§ PROVIDED RECORDS:

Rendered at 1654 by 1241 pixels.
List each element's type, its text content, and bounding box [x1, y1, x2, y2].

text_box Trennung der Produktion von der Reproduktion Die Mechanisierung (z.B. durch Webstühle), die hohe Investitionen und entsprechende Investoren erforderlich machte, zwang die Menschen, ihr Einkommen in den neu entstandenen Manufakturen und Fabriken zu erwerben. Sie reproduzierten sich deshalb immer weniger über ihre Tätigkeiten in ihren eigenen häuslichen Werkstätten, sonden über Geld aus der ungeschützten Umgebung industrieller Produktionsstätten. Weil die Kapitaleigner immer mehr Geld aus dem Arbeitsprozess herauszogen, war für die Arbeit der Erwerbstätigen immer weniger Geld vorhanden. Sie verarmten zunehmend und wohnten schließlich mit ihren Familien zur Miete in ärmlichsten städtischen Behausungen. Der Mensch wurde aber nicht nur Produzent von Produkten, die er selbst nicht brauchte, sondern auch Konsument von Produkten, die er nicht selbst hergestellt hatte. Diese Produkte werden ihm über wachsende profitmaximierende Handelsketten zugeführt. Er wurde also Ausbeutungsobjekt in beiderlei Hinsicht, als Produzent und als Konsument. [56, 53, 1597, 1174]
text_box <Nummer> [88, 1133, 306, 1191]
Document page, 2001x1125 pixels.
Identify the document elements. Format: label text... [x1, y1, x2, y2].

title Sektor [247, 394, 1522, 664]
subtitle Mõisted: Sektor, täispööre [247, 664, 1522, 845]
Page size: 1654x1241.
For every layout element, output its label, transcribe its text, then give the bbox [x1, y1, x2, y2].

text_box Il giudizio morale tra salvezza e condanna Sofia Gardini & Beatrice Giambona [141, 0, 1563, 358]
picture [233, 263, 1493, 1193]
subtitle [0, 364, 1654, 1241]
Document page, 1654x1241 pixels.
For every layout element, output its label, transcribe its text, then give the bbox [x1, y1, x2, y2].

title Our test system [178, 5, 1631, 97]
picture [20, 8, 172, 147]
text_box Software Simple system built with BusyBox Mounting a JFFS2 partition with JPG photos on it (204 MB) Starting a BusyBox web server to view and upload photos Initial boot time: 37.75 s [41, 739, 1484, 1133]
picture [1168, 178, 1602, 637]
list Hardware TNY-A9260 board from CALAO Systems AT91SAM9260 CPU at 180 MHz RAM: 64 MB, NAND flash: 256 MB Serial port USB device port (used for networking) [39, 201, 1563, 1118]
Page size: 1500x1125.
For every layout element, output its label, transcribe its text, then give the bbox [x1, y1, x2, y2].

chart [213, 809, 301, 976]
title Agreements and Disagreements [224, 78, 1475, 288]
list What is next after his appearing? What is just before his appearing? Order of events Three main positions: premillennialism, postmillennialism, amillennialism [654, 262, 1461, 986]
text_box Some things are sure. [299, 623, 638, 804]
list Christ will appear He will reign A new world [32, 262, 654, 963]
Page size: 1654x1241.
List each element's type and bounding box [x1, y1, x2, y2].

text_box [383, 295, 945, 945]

§ REQUIREMENTS: Reproduce every one of the lines above word for word, from the first to the last.

§ WRITTEN SOLUTION:
Rendered at 1654 by 1241 pixels.
List each element's type, its text content, and bounding box [x1, y1, x2, y2].

text_box Trennung der Produktion von der Reproduktion Die Mechanisierung (z.B. durch Webstühle), die hohe Investitionen und entsprechende Investoren erforderlich machte, zwang die Menschen, ihr Einkommen in den neu entstandenen Manufakturen und Fabriken zu erwerben. Sie reproduzierten sich deshalb immer weniger über ihre Tätigkeiten in ihren eigenen häuslichen Werkstätten, sonden über Geld aus der ungeschützten Umgebung industrieller Produktionsstätten. Weil die Kapitaleigner immer mehr Geld aus dem Arbeitsprozess herauszogen, war für die Arbeit der Erwerbstätigen immer weniger Geld vorhanden. Sie verarmten zunehmend und wohnten schließlich mit ihren Familien zur Miete in ärmlichsten städtischen Behausungen. Der Mensch wurde aber nicht nur Produzent von Produkten, die er selbst nicht brauchte, sondern auch Konsument von Produkten, die er nicht selbst hergestellt hatte. Diese Produkte werden ihm über wachsende profitmaximierende Handelsketten zugeführt. Er wurde also Ausbeutungsobjekt in beiderlei Hinsicht, als Produzent und als Konsument. [56, 53, 1597, 1174]
text_box <Nummer> [88, 1133, 306, 1191]
Document page, 2001x1125 pixels.
Identify the document elements. Format: label text... [x1, y1, x2, y2].

title Sektor [247, 394, 1522, 664]
subtitle Mõisted: Sektor, täispööre [247, 664, 1522, 845]
Page size: 1654x1241.
For every layout element, output its label, transcribe its text, then give the bbox [x1, y1, x2, y2].

text_box Il giudizio morale tra salvezza e condanna Sofia Gardini & Beatrice Giambona [141, 0, 1563, 358]
picture [233, 263, 1493, 1193]
subtitle [0, 364, 1654, 1241]
Document page, 1654x1241 pixels.
For every layout element, output its label, transcribe its text, then give the bbox [x1, y1, x2, y2].

title Our test system [178, 5, 1631, 97]
picture [20, 8, 172, 147]
text_box Software Simple system built with BusyBox Mounting a JFFS2 partition with JPG photos on it (204 MB) Starting a BusyBox web server to view and upload photos Initial boot time: 37.75 s [41, 739, 1484, 1133]
picture [1168, 178, 1602, 637]
list Hardware TNY-A9260 board from CALAO Systems AT91SAM9260 CPU at 180 MHz RAM: 64 MB, NAND flash: 256 MB Serial port USB device port (used for networking) [39, 201, 1563, 1118]
Page size: 1500x1125.
For every layout element, output its label, transcribe its text, then give the bbox [x1, y1, x2, y2].

chart [213, 809, 301, 976]
title Agreements and Disagreements [224, 78, 1475, 288]
list What is next after his appearing? What is just before his appearing? Order of events Three main positions: premillennialism, postmillennialism, amillennialism [654, 262, 1461, 986]
text_box Some things are sure. [299, 623, 638, 804]
list Christ will appear He will reign A new world [32, 262, 654, 963]
Page size: 1654x1241.
List each element's type and bounding box [x1, y1, x2, y2].

text_box [383, 295, 945, 945]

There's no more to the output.